Buy: Amazon (affiliate link)
Dog Man by Dav Pilkey
My partner Nick wanted to read more middle grade graphic fiction, somebody recommended Dog Man, and he laughed so much while reading the first one I had to read it immediately after. Dog Man is a cop with the body of a man and the head of a dog, sewn together after a freak accident. It is a silly as it sounds but at the same time, the character development is extremely moving and there are lots of jokes that it’s likely only adults would get. My favourite out of all of the Dog Man books so far is Dog Man: For Whom the Ball Rolls. There’s one scene that honestly I would buy a print of if I could.
I am such a Dog Fan I started listening to the musical soundtrack as I was writing this. Dog Man is go!
Buy: Amazon | Bookshop.org (affiliate links)
Jade Legacy by Fonda Lee
This is the third in the Green Bone saga so all I can say really is that this book emotionally destroyed me. It was incredible.
The Green Bone saga is an alternate-Earth urban fantasy in which jade has bioenergetic powers that can be harnessed by the jade warrior clans of Kekon to give them superpowered fighting abilities. With supplies of jade limited, and other countries wanting to use it for their own purposes, the clans not only have to fight each other for supremacy, but they also have to ward off foreign threats to Kekon’s security. It’s part political drama, part family saga, and part action movie, with incredibly well described, visceral fight scenes.

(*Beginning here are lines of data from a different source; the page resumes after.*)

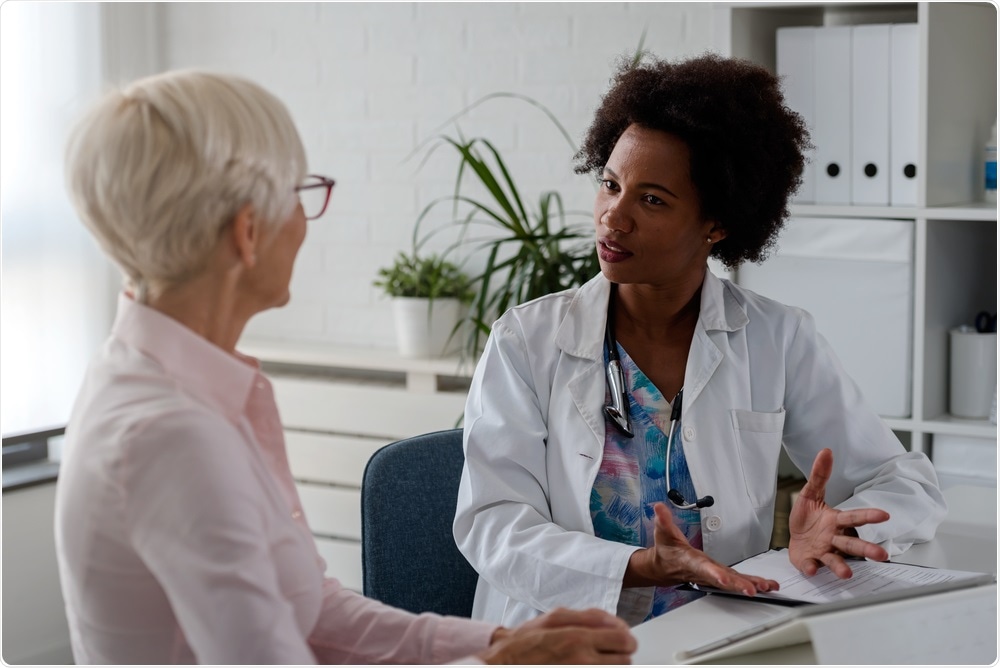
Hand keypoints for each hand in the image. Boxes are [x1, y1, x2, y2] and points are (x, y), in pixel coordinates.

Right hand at [479, 607, 635, 663]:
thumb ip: (589, 616)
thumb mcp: (555, 617)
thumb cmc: (527, 641)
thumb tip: (615, 620)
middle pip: (624, 661)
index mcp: (578, 639)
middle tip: (609, 650)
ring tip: (597, 659)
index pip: (624, 640)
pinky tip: (586, 664)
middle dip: (621, 654)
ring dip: (611, 665)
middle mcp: (582, 662)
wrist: (505, 663)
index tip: (622, 639)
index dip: (627, 639)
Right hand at [625, 502, 777, 596]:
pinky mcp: (720, 576)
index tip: (723, 579)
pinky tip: (767, 585)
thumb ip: (663, 520)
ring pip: (734, 582)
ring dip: (751, 585)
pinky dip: (753, 583)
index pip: (702, 568)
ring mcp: (714, 576)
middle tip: (753, 590)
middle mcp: (705, 571)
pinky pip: (738, 580)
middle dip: (738, 585)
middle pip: (723, 579)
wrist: (665, 567)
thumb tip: (659, 507)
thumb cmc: (667, 550)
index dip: (713, 574)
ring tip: (768, 587)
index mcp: (691, 561)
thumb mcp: (662, 533)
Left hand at [788, 448, 890, 577]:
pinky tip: (812, 568)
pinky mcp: (810, 561)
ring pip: (836, 559)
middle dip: (867, 549)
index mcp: (836, 521)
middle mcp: (834, 538)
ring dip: (841, 566)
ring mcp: (823, 552)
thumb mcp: (810, 494)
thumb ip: (819, 475)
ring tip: (847, 574)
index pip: (855, 517)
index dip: (869, 516)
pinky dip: (811, 568)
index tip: (884, 515)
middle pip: (853, 544)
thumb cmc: (807, 518)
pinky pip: (812, 565)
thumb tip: (826, 451)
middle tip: (881, 555)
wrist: (794, 539)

Buy: Amazon | Bookshop.org (affiliate links)
Someday at Christmas by Lizzie Byron
Like Make You Mine This Christmas, Someday at Christmas met a particular longing for a different kind of Christmas which was missing from my life! It follows makeup counter saleswoman Shell Smith who has worked in department store Duke & Sons since she finished college. When old Mr Duke’s grandson Callum arrives to give the store a makeover, Shell is nervous, but she likes him right away and they get on increasingly well. Meanwhile, her terrible former crush Nick has come back into town and seems to have had a change of heart in regards to Shell. Will she sort out everything that’s going on and help save the store before Christmas? Well, you know the answer. But it’s a lovely journey! What I really loved about this was that it explored both letting go of the past but also keeping hold of the elements of the past that you really treasure I feel like that is such an appropriate and important theme for a Christmas book, and it contributed to this being an absolutely delightful read. I think this book would make a wonderful Christmas movie!

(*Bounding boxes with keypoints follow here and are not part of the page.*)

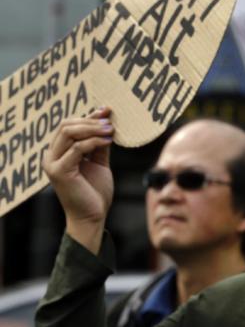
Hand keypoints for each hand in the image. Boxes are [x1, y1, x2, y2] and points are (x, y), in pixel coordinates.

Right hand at [42, 107, 114, 251]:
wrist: (92, 216)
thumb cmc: (95, 192)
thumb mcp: (99, 163)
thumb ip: (99, 145)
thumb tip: (107, 124)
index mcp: (59, 152)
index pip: (69, 126)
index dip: (88, 117)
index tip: (107, 110)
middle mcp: (51, 155)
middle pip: (67, 126)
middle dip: (90, 120)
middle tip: (110, 121)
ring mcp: (53, 163)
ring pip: (69, 133)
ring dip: (92, 129)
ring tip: (111, 129)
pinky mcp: (59, 171)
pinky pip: (76, 149)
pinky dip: (93, 142)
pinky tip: (108, 141)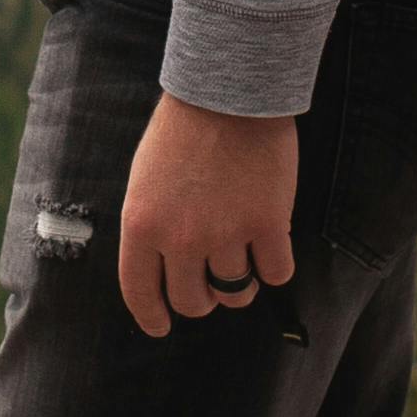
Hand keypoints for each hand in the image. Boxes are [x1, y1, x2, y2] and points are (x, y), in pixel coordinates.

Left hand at [118, 92, 300, 336]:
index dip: (152, 316)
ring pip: (236, 292)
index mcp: (141, 225)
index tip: (161, 325)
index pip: (140, 293)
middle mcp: (180, 238)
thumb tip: (162, 269)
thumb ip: (150, 225)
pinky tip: (271, 246)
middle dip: (204, 298)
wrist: (227, 91)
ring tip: (243, 257)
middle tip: (212, 282)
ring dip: (240, 282)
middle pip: (194, 301)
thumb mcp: (144, 178)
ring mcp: (226, 233)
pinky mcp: (268, 224)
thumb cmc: (182, 129)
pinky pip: (275, 273)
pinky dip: (274, 266)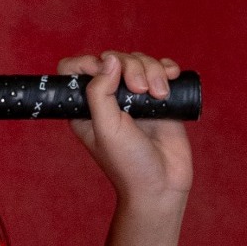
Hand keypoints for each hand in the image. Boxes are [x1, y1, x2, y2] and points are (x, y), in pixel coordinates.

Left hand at [57, 51, 193, 211]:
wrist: (163, 185)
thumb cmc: (129, 164)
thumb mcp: (106, 129)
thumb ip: (100, 93)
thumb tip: (108, 60)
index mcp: (86, 107)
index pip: (74, 70)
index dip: (87, 62)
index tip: (107, 72)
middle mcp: (109, 99)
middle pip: (113, 59)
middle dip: (130, 66)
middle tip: (140, 90)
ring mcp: (135, 97)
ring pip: (139, 61)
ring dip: (151, 69)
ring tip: (159, 94)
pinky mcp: (159, 98)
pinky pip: (161, 69)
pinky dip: (167, 68)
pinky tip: (172, 77)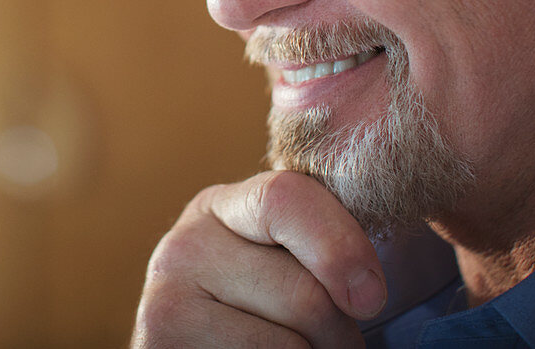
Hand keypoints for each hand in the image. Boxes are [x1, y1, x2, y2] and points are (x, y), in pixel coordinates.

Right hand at [131, 170, 386, 347]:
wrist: (208, 346)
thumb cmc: (265, 315)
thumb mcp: (284, 264)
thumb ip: (318, 246)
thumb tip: (369, 290)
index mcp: (222, 208)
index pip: (285, 199)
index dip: (340, 247)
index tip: (371, 298)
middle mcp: (184, 246)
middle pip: (304, 293)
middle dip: (339, 334)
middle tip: (332, 344)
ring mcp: (166, 302)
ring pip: (290, 346)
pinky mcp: (163, 345)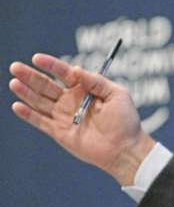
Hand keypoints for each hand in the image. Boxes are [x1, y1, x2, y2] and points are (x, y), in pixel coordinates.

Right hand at [9, 54, 154, 184]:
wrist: (125, 148)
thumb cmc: (125, 121)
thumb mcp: (116, 94)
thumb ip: (96, 81)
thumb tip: (76, 69)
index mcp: (84, 89)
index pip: (63, 73)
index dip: (50, 65)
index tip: (37, 58)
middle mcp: (71, 101)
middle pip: (46, 85)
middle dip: (30, 76)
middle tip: (15, 67)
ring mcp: (63, 116)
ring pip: (39, 101)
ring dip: (26, 92)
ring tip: (14, 82)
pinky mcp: (59, 132)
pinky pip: (40, 121)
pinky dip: (28, 114)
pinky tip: (17, 105)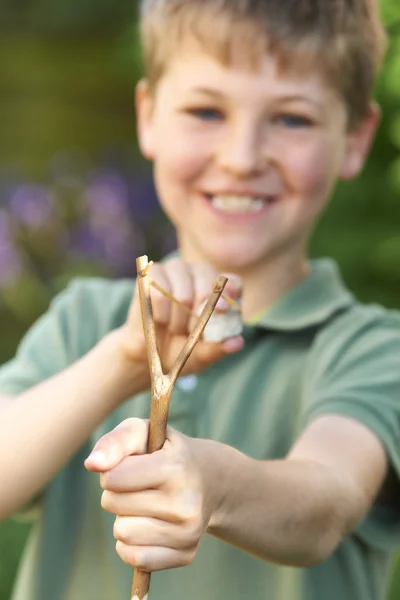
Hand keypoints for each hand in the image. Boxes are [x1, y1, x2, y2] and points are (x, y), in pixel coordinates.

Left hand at [85, 418, 220, 570]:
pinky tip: (149, 526)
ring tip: (146, 503)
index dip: (112, 470)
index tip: (129, 465)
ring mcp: (188, 532)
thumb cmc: (165, 451)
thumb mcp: (142, 432)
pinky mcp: (187, 554)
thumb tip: (92, 464)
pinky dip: (132, 543)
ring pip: (122, 533)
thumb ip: (115, 441)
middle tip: (140, 484)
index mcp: (175, 468)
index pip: (113, 478)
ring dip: (124, 518)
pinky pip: (135, 558)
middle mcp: (185, 503)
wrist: (209, 479)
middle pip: (113, 505)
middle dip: (117, 493)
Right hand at [117, 257, 243, 383]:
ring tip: (175, 328)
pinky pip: (160, 295)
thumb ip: (218, 348)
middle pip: (207, 290)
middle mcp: (202, 273)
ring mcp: (178, 269)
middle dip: (198, 319)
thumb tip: (237, 343)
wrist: (149, 352)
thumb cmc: (182, 350)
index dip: (229, 294)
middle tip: (190, 332)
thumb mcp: (202, 355)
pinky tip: (161, 320)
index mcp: (222, 289)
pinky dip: (161, 315)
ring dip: (178, 322)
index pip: (233, 283)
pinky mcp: (155, 272)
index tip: (222, 310)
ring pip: (183, 296)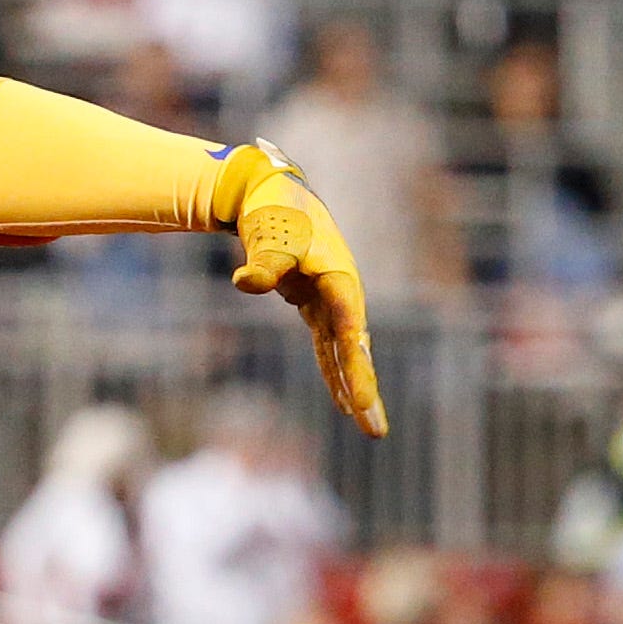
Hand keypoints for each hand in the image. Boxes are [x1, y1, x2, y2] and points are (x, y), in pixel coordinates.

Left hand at [219, 142, 387, 438]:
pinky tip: (342, 398)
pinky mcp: (314, 302)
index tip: (360, 402)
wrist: (268, 193)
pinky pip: (328, 344)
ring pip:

Buy: Amazon | Bookshop.org (affiliate links)
One Last Stop by Casey McQuiston
Like everybody else in the world I was really excited to read One Last Stop, and I’m happy to say I enjoyed it a lot more than Red, White and Royal Blue. I just prefer when at least one of the protagonists is a girl! That’s the way it is. I really enjoyed the story of love and time slipping on a underground train in New York but as with a lot of books it was actually the details and the background characters that really made it for me. I really loved the friends that the main character, August, meets when she first moves to the city, and the setting and all those little details made it a magical reading experience.
Buy: Amazon | Bookshop.org (affiliate links)

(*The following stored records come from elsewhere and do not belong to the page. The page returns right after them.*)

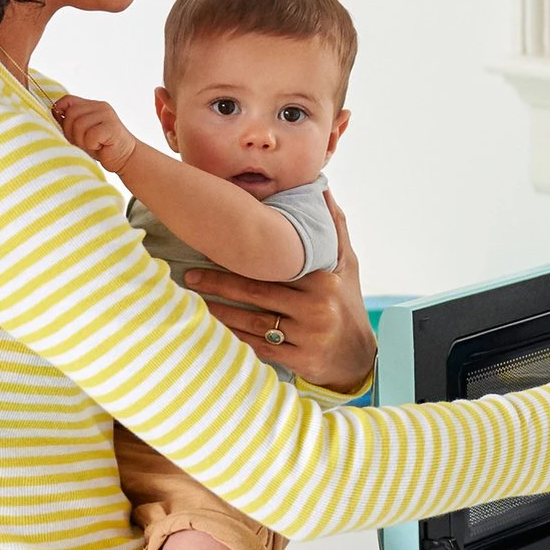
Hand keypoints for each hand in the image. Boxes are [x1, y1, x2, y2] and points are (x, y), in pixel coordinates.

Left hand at [54, 94, 136, 173]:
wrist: (126, 157)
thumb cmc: (101, 146)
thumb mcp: (81, 132)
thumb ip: (70, 121)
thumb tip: (54, 111)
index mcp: (92, 105)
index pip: (67, 100)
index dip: (59, 111)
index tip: (63, 126)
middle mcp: (100, 107)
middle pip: (71, 113)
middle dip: (70, 132)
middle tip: (81, 142)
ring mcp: (107, 115)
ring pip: (79, 125)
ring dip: (81, 140)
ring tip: (91, 145)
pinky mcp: (112, 127)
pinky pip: (90, 135)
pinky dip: (92, 145)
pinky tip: (101, 146)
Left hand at [184, 190, 375, 393]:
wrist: (359, 356)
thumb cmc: (347, 302)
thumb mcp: (348, 265)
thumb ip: (334, 228)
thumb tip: (324, 188)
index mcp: (324, 281)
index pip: (276, 268)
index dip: (242, 260)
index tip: (214, 249)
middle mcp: (317, 308)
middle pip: (258, 293)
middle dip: (220, 284)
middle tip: (191, 277)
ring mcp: (308, 336)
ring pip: (254, 322)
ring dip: (221, 312)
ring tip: (195, 301)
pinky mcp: (300, 360)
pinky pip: (259, 347)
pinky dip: (235, 339)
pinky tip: (214, 330)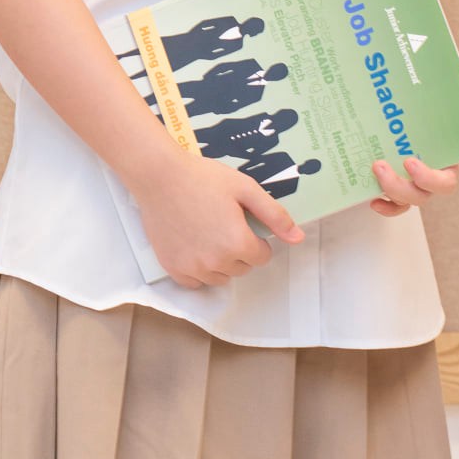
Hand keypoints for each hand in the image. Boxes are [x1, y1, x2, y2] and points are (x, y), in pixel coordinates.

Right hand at [133, 149, 304, 288]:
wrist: (160, 177)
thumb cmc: (204, 178)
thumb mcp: (245, 188)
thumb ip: (274, 215)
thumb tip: (298, 238)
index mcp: (238, 244)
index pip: (262, 257)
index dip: (256, 238)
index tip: (242, 222)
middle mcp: (216, 262)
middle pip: (242, 268)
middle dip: (239, 250)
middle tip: (224, 223)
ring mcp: (193, 268)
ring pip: (220, 277)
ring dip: (221, 262)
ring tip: (208, 233)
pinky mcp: (173, 269)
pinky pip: (196, 282)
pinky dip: (198, 270)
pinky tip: (194, 246)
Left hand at [370, 118, 458, 219]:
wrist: (416, 125)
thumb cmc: (436, 124)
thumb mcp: (450, 119)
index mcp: (447, 168)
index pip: (444, 183)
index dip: (427, 178)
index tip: (410, 162)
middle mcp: (431, 183)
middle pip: (421, 196)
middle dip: (400, 186)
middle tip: (381, 166)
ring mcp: (414, 188)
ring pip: (406, 201)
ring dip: (390, 189)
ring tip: (375, 169)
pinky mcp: (397, 190)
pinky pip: (394, 207)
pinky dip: (385, 207)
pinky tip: (374, 199)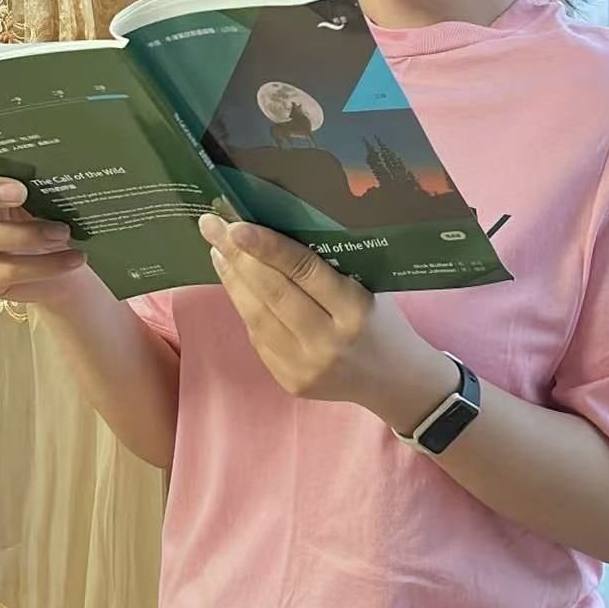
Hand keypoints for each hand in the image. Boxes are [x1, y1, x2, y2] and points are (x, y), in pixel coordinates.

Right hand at [0, 158, 88, 302]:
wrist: (63, 264)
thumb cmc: (47, 221)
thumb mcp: (43, 198)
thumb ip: (36, 180)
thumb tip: (49, 162)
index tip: (12, 177)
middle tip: (23, 193)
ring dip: (25, 233)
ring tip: (63, 232)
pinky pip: (4, 271)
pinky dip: (44, 264)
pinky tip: (73, 258)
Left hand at [199, 215, 458, 429]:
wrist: (396, 382)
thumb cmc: (383, 323)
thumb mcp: (369, 290)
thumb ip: (328, 271)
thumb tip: (273, 237)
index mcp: (355, 310)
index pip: (304, 270)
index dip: (267, 247)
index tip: (235, 225)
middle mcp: (328, 341)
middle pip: (272, 293)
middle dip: (237, 256)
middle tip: (212, 226)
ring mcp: (306, 366)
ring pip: (256, 317)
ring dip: (233, 281)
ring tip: (218, 252)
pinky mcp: (291, 382)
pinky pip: (259, 339)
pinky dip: (245, 308)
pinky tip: (237, 286)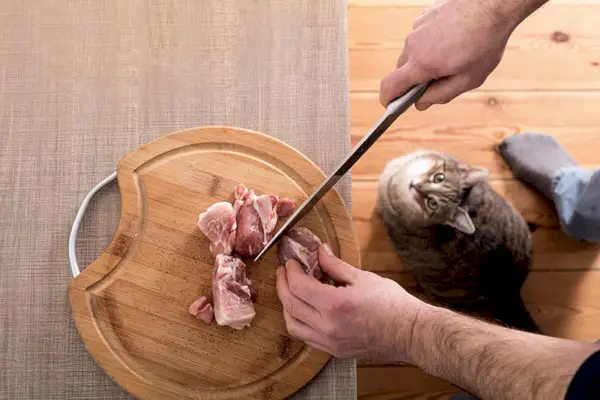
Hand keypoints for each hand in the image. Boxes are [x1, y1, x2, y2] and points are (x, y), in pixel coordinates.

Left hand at [275, 243, 426, 361]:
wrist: (410, 333)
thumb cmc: (392, 304)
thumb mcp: (363, 277)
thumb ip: (335, 265)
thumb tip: (320, 252)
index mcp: (334, 305)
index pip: (298, 286)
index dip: (291, 271)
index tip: (291, 262)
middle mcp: (327, 326)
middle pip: (290, 305)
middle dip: (283, 285)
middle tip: (284, 271)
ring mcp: (329, 342)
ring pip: (293, 325)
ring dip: (287, 306)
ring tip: (289, 290)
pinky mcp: (334, 351)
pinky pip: (306, 337)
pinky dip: (298, 322)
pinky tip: (304, 310)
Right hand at [379, 0, 517, 109]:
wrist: (493, 4)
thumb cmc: (485, 42)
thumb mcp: (468, 79)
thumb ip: (441, 95)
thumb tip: (420, 104)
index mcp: (421, 64)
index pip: (390, 86)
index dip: (388, 99)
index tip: (392, 105)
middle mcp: (413, 45)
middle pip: (401, 70)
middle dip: (414, 79)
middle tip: (438, 79)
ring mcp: (416, 27)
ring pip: (412, 52)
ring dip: (424, 59)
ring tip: (451, 54)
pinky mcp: (423, 16)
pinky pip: (420, 36)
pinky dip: (430, 42)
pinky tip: (452, 39)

The Girl from the Sea by Molly Knox Ostertag
This is a graphic novel YA fantasy romance about Morgan, a girl who lives by the sea and one day encounters a selkie, Keltie. Their developing relationship brings Morgan more happiness than she’s ever known before, but threatens all that is comfortable about her life so far. It beautifully captures the tension between the life that the main character already has and a life that’s calling to her and her struggles to be brave enough to tell people who she is and what she wants. The art is beautiful, with character design that has lingered in my head ever since.